= Kingdom act =

A Kingdom Act (Rijkswet) is an act of the Kingdom of the Netherlands, which scope goes beyond the constituent country the Netherlands, and which is (also) effective in the other constituent countries Aruba, Curaçao and/or Sint Maarten. Kingdom Acts are used for specific areas of law set out in the Charter for the Kingdom of the Netherlands (e.g. nationality law, foreign affairs), or for those areas where countries in the Kingdom of the Netherlands cooperate voluntarily.

==Field of application==
===Ordinary Kingdom Acts===
Kingdom Acts are used in areas defined as Kingdom Affairs in the Charter for the Kingdom:

- maintenance of the independence and the defence of the Kingdom of the Netherlands;
- foreign relations;
- Netherlands nationality;
- regulation of the orders of chivalry, the flag and the coat of arms of the Kingdom;
- regulation of the nationality of vessels and the standards required for the safety and navigation of seagoing vessels flying the flag of the Kingdom of the Netherlands, with the exception of sailing ships;
- supervision of the general rules governing the admission and expulsion of Netherlands nationals;
- general conditions for the admission and expulsion of aliens;
- extradition.

One additional Kingdom Affair is specified in article 43(2) of the Charter:

- The safeguarding of fundamental human rights and freedoms, legal certainty and good governance shall be a Kingdom Affair.

An example of a Kingdom Act is the Kingdom Act on the Netherlands Nationality.

===Consensus Kingdom Acts===
On the basis of article 38 of the Charter, the countries of the Kingdom can decide to adopt a Kingdom Act outside of the scope of the aforementioned areas.
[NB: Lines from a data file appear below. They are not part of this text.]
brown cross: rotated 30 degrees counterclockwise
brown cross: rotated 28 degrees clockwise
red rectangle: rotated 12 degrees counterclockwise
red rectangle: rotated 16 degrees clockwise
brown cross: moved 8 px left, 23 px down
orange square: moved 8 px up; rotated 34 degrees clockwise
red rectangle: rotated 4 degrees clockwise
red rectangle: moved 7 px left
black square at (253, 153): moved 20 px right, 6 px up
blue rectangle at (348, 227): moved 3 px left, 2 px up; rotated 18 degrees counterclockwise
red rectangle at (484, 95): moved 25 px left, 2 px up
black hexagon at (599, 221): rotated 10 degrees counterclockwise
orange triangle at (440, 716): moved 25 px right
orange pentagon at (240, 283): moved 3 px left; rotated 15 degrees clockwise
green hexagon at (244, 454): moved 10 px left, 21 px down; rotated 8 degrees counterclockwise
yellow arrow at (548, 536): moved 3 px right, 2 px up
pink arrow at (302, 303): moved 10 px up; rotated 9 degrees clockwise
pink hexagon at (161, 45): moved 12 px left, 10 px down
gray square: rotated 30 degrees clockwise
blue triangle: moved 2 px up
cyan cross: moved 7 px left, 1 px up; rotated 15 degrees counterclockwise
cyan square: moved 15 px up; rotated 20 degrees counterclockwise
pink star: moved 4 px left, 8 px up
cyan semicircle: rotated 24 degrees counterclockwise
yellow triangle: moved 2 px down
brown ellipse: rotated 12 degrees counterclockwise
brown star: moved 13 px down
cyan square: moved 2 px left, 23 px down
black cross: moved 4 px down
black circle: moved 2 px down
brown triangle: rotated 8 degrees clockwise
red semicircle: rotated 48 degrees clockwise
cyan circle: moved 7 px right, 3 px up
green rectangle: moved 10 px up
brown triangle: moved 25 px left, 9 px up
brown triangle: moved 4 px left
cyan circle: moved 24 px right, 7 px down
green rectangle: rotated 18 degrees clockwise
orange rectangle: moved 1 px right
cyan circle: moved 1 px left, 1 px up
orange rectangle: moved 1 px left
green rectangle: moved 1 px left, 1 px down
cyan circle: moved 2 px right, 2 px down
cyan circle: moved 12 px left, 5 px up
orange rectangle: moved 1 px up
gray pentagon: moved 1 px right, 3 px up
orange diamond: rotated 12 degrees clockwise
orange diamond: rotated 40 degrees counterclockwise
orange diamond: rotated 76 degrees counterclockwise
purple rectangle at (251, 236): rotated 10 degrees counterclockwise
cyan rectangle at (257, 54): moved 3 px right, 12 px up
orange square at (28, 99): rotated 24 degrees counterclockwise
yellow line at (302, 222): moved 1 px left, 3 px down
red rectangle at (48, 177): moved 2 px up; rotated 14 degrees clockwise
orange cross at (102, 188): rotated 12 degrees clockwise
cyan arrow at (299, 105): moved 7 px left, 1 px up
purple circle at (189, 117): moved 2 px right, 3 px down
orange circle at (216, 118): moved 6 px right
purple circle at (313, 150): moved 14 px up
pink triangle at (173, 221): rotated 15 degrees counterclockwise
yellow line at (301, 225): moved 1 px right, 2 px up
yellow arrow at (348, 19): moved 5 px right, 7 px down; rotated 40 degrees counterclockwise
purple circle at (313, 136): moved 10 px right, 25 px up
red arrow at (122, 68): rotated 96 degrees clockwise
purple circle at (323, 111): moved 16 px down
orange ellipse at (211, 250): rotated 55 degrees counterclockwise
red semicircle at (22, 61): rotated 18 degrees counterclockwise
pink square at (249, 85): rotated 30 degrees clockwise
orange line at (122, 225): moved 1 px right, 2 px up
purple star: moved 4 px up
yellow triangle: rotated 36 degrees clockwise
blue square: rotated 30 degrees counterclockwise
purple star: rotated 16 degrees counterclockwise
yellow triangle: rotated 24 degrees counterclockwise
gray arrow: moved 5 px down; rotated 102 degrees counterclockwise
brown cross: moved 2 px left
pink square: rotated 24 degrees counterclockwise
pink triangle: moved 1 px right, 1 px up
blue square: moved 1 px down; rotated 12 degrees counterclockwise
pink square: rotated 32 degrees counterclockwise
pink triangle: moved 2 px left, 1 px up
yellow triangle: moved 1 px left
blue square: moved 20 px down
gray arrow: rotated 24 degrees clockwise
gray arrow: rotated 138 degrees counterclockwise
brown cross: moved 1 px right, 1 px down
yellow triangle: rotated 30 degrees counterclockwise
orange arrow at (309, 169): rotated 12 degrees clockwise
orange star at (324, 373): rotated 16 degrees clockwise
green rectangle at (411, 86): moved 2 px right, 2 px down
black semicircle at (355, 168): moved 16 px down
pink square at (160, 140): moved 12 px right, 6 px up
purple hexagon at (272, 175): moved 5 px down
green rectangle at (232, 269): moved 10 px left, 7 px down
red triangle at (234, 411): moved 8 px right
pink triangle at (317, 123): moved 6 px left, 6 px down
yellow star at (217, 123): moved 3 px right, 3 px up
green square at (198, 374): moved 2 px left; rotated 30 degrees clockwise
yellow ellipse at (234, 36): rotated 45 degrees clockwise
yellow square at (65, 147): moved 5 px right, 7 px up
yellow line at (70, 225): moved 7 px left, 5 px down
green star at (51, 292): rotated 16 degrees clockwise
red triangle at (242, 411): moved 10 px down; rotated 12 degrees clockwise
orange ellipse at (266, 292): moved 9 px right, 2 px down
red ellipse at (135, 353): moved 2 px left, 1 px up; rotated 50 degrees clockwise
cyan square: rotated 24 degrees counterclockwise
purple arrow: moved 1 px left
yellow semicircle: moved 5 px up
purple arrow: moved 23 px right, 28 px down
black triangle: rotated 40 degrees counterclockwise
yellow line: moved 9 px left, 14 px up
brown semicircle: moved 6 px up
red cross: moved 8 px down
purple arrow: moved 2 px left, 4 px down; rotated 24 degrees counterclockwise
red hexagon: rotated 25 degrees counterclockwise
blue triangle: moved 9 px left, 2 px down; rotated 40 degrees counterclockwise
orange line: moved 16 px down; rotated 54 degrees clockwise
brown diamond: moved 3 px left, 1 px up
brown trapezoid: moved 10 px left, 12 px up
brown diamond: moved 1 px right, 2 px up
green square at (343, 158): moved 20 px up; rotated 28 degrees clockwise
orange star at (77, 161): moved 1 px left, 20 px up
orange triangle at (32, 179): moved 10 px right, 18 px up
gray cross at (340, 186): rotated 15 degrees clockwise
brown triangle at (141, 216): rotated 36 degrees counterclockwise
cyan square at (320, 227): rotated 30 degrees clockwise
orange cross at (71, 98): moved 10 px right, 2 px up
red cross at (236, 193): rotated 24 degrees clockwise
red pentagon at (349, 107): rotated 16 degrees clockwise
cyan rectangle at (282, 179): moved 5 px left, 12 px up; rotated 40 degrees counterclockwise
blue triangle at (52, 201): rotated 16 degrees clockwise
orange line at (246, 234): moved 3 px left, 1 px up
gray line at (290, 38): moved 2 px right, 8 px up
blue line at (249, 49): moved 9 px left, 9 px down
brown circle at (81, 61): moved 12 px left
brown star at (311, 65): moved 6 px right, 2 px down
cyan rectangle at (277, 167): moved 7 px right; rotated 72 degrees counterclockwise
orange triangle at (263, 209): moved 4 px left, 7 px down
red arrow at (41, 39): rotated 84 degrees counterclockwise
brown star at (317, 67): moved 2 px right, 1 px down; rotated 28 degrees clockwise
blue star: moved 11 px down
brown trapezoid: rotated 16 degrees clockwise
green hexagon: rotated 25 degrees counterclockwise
Such acts are referred to as Consensus Kingdom Acts, as they require the consent of the parliaments of Aruba, Curaçao and Sint Maarten (before 2010: Aruba and the Netherlands Antilles; before 1986: the Netherlands Antilles; from 1954 to 1975: Suriname and the Netherlands Antilles).

An example of a Consensus Kingdom Act is the Kingdom Act on Financial Supervision of the Constituent Countries Curaçao and Sint Maarten, which was adopted as part of the package of legislation pertaining to the dissolution of the Netherlands Antilles.

==Legislative process==
Kingdom Acts are generally proposed by the Government of the Netherlands, after discussion in the Council of Ministers of the Kingdom (which consists of the Council of Ministers of the Netherlands together with the ministers-plenipotentiary of Aruba, Curaçao and Sint Maarten respectively). Obligatory advice is obtained from the Council of State of the Kingdom (which is the Council of State of the Netherlands, with added advisers, one for every other country). After this advice a (revised) proposal is sent to the States-General of the Netherlands and the estates of the three other countries. When Aruba, Curaçao or Sint Maarten does not agree with the proposed Kingdom Act, then the country can increase the majority needed for approval in the States-General to 5/9 of the votes. After approval in both houses of the States-General, the Act receives royal assent. In the case of Consensus Kingdom Acts, the act also has to be approved by the Estates of the relevant other countries.